第5話

北国の冬は、アンナの住んでいた町とは比べものにならない程に厳しかった。もう春が来てもいい頃だと言うのに、氷点下の気温は皮膚を突き刺し、暖炉の火を焚いていても寒さは一向に収まらない。

「お金を作って必ず君を迎えにくるから」

 この町に着いた次の日に、ロベルトはそう言い残して鉱山へと旅立っていった。

 アンナは宿の一室に住み込んで、来る日も来る日も窓の外を見続ける。どんなに暗く凍えそうな夜でも、ロベルトが自分を迎えに来てくれる日を思って待ち続けた。

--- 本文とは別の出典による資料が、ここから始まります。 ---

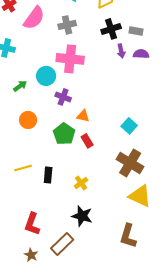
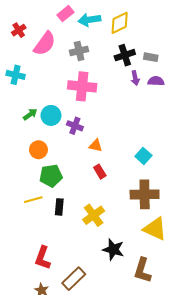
cyan circle: (46, 76) -> (51, 115), moved
green pentagon: (64, 134) -> (51, 176), moved, turned 30
brown cross: (130, 163) -> (145, 194), turned -32
yellow cross: (81, 183) -> (94, 215), size x1.5
black star: (82, 216) -> (113, 250), moved

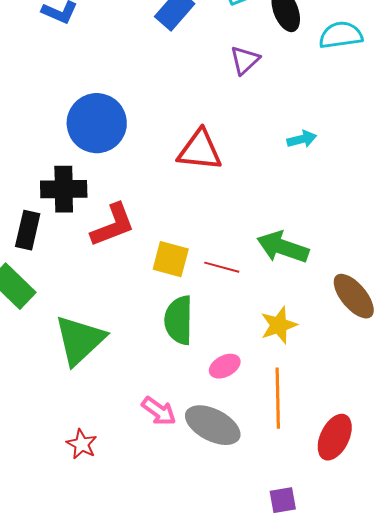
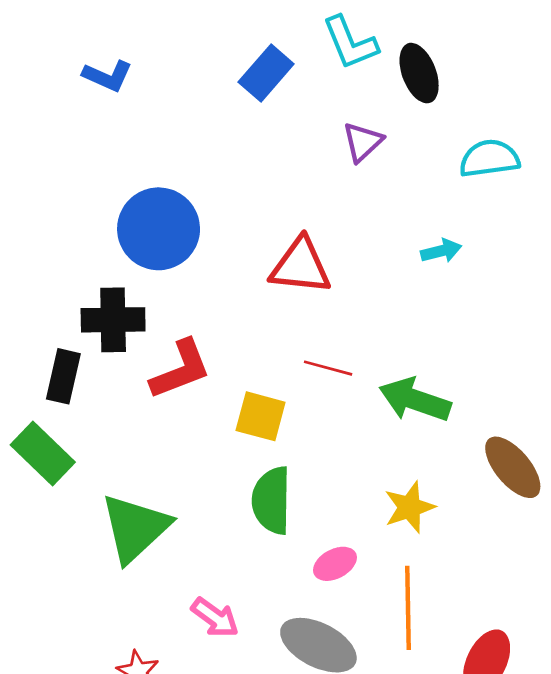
cyan semicircle: (341, 35) -> (489, 159), moved
red line: (222, 267) -> (328, 368), moved
pink arrow: (159, 411) -> (215, 618), moved

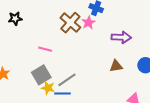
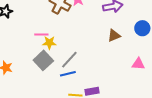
yellow star: (48, 88) -> (49, 43), moved

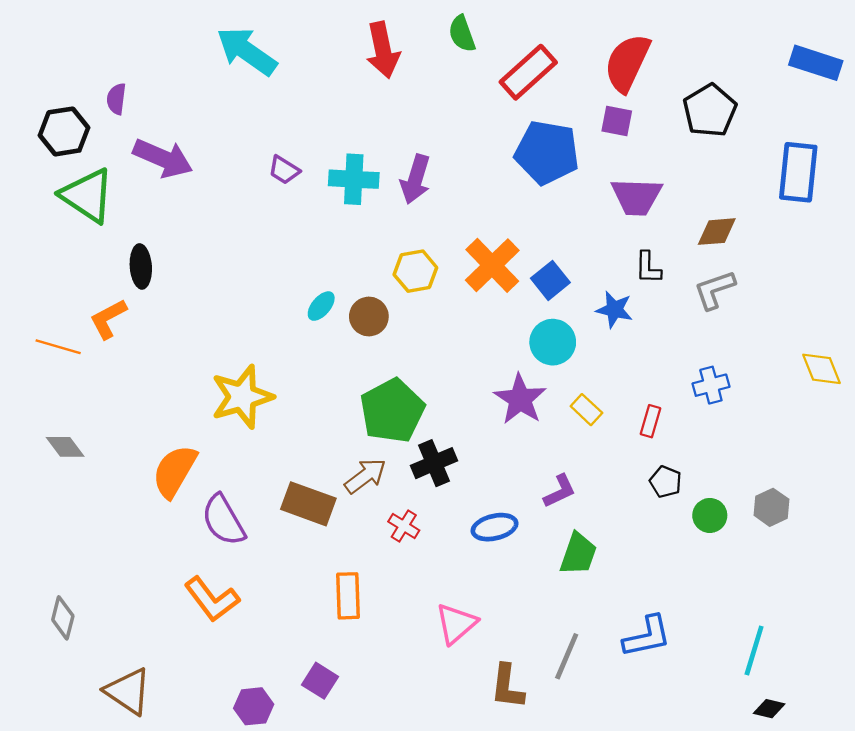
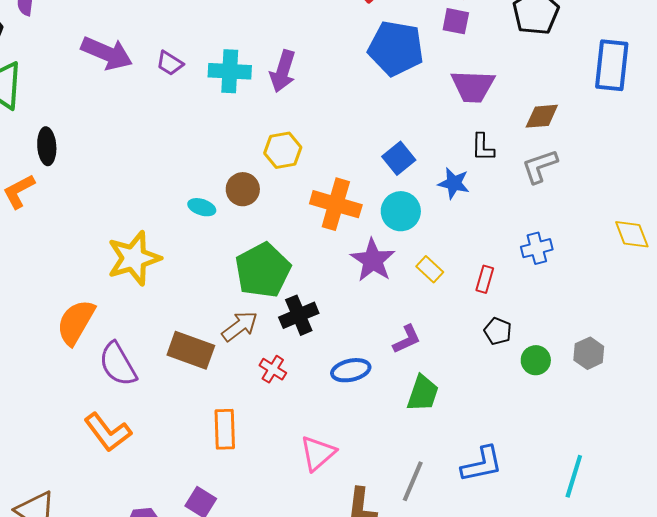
purple arrow: (163, 158) -> (107, 53), moved
orange cross: (492, 265) -> (336, 204), moved, turned -30
cyan ellipse: (321, 306) -> (202, 207), moved, turned 68

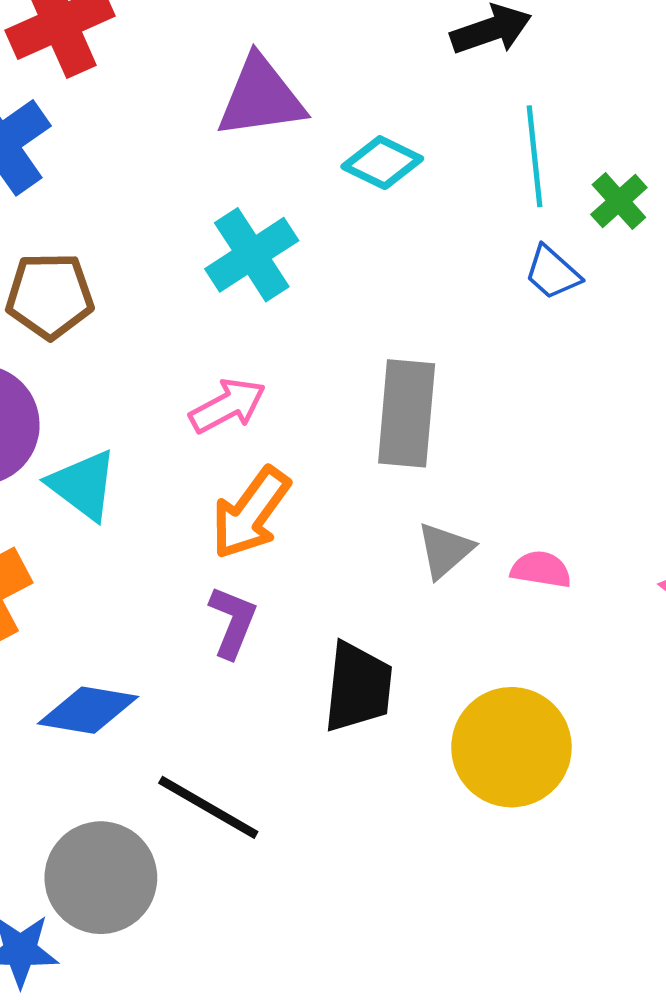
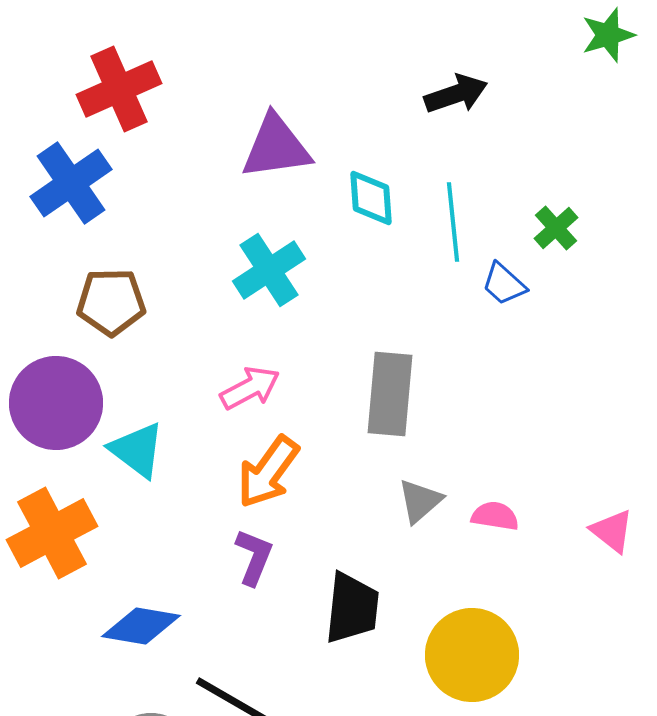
cyan line: (534, 156) -> (453, 222), moved
cyan diamond: (382, 163) -> (371, 198), turned 60

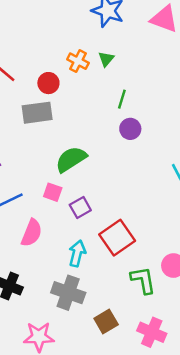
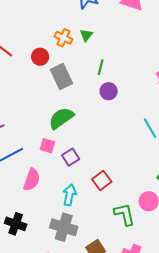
gray rectangle: (37, 113) -> (62, 77), moved, turned 75
red square: (117, 238) -> (102, 180), size x0.7

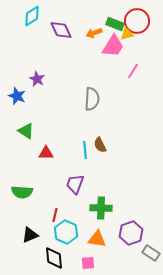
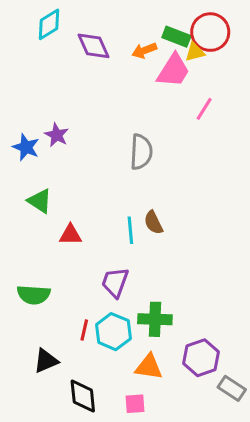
purple star: (37, 79) -> (57, 135), moved
cyan hexagon: (66, 232) -> (113, 332), moved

 しかし約束の三か月が過ぎても、ロベルトが戻ってくることはなかったのだ。

「金鉱で、また死者が出たらしいぞ」

「氷の割れ目に落ちて、そのまま死んでしまったらしい」

「疫病も流行ってるって話だ。まったく、どうしてそこまでして金がほしいかねぇ」

 部屋の外から聞こえる噂に耳を塞ぎつつ、アンナはロベルトの帰りを待っていた。まだ、彼が死んだという話は聞いていない。そんな微かな希望に縋り、祈るような思いで日々を過ごしてきた。

 けれどもそんな希望も、全て打ち砕かれる事になる。

「あなたが待っているロベルトさん、一月前に氷山で亡くなっていたそうよ」

 とある吹雪の激しい夜に、部屋を訪ねてきた宿屋の女将から、アンナはついにそのことを聞かされた。

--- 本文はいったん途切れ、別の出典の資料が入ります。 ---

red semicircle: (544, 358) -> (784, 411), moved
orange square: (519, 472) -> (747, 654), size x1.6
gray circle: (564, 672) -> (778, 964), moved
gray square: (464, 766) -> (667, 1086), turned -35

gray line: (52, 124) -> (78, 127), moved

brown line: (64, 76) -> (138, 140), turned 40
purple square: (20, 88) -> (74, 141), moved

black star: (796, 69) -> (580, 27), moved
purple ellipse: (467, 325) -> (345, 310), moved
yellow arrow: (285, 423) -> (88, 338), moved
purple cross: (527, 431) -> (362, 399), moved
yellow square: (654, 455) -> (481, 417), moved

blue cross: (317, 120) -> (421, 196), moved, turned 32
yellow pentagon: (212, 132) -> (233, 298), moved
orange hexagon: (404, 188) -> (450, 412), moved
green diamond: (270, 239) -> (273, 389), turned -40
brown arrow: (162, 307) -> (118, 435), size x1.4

 ロベルトは鉱山で砂金集めの仕事をしていたのではなく、金鉱の中で採掘作業をしていた言うのだ。そしてその作業の途中、足を滑らせて氷の割れ目に転落し、そのまま帰らぬ人となった。雪と蔓延した疫病により、伝達がくるのが遅くなっていたと女将は語った。

 話を聞いたアンナは、その場に崩れ落ちた。

 やはり、ロベルトはアンナに嘘をついていた。考えてみれば春であってもこの寒さ。川など凍り付いていて、そこに入って作業できる筈がないのだ。

 暖かくなるまで待てば、ロベルトの言った方法でお金を稼ぐことができたのかもしれない。けれども継母に言われた期限は三か月。冬が終わる前に莫大なお金を手に入れる方法は、金を掘り当てるしかなかったのだろう。

「ロベルトの……ばか……!」

 現実は、おとぎ話みたいにハッピーエンドになるわけじゃない。

 お姫様を連れ出す王子様がいたとして、二人が必ず結ばれるという保証はないのだ。

 目尻が熱くなり、涙が次々と溢れ出る。

 あのとき、止めておけばよかった。

 お金を作るなんて大変だからと。結婚できなくても一緒にいることができたらそれでいいと。そう言ってロベルトを引き留めて、あの屋敷で変わらない日常を過ごせばよかった。

 もう遅いことは分かっている。けれども後悔せずにはいられない。

「だって、私にはロベルトしかいなかったのに……!」

 悔恨。そして悲哀。

 灰色の感情が波のように押し寄せて、心の中を染めあげる。

 途方もない程ぐちゃぐちゃになった思いを吐き出す術も他に知らず、アンナはただただ涙を流し続けたのだった。